╭──

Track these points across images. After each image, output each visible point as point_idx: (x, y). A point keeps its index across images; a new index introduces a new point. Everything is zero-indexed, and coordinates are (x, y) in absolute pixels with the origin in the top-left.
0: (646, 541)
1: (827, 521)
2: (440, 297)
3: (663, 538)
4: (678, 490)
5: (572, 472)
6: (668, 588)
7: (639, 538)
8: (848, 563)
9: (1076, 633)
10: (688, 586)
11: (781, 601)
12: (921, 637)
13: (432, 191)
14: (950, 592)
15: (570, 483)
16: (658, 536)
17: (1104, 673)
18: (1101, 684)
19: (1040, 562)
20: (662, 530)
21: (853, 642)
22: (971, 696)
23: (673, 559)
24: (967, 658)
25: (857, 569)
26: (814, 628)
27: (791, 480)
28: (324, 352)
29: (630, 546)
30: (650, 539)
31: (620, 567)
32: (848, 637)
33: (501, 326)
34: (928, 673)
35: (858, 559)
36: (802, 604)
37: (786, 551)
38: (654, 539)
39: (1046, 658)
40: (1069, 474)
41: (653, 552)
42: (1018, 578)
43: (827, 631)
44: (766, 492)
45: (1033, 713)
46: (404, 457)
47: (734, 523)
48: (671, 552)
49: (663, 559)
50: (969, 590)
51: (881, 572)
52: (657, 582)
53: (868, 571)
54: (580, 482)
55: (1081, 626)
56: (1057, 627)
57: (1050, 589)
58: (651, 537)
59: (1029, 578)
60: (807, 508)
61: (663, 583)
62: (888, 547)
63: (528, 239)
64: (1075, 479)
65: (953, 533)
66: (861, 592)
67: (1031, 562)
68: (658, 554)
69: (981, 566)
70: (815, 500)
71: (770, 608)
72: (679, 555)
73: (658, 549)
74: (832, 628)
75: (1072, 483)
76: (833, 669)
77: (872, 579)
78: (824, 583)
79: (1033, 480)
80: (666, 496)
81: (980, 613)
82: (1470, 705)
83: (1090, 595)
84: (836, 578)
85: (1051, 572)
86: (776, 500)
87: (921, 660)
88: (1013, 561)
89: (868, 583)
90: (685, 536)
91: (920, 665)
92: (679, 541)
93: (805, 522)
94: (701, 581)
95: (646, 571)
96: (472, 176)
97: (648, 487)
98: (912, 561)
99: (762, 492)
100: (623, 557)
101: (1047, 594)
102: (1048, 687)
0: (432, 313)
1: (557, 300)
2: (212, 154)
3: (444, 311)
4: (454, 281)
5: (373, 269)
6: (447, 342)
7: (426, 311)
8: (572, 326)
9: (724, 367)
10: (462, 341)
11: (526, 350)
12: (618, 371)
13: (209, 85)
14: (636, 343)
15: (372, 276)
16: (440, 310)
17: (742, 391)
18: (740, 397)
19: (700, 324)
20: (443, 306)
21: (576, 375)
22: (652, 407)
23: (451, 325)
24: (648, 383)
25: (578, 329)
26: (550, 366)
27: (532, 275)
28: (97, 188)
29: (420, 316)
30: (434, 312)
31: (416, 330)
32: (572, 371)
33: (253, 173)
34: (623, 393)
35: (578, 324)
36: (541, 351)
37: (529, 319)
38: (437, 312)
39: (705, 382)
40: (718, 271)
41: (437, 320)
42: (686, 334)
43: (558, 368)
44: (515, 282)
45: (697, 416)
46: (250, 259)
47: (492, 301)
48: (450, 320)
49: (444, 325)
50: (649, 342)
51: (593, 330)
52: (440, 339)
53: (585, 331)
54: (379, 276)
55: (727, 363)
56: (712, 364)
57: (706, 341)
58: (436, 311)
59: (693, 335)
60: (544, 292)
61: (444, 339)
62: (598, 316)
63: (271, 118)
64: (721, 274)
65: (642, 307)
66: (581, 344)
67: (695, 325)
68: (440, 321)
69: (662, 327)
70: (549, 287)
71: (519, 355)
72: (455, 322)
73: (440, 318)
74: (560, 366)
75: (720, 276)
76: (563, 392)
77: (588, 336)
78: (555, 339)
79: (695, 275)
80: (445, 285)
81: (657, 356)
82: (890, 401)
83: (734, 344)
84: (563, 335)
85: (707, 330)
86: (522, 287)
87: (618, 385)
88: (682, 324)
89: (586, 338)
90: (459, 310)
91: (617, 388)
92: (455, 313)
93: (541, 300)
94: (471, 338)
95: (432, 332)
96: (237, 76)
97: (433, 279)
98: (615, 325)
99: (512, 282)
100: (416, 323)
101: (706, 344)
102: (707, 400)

╰──

### Task statement
Please output the lines of the listing above that fall in the stretch from the one with "0: (646, 541)" through the one with "51: (881, 572)", exactly and only those.

### Written answer
0: (646, 541)
1: (827, 521)
2: (440, 297)
3: (663, 538)
4: (678, 490)
5: (572, 472)
6: (668, 588)
7: (639, 538)
8: (848, 563)
9: (1076, 633)
10: (688, 586)
11: (781, 601)
12: (921, 637)
13: (432, 191)
14: (950, 592)
15: (570, 483)
16: (658, 536)
17: (1104, 673)
18: (1101, 684)
19: (1040, 562)
20: (662, 530)
21: (853, 642)
22: (971, 696)
23: (673, 559)
24: (967, 658)
25: (857, 569)
26: (814, 628)
27: (791, 480)
28: (324, 352)
29: (630, 546)
30: (650, 539)
31: (620, 567)
32: (848, 637)
33: (501, 326)
34: (928, 673)
35: (858, 559)
36: (802, 604)
37: (786, 551)
38: (654, 539)
39: (1046, 658)
40: (1069, 474)
41: (653, 552)
42: (1018, 578)
43: (827, 631)
44: (766, 492)
45: (1033, 713)
46: (404, 457)
47: (734, 523)
48: (671, 552)
49: (663, 559)
50: (969, 590)
51: (881, 572)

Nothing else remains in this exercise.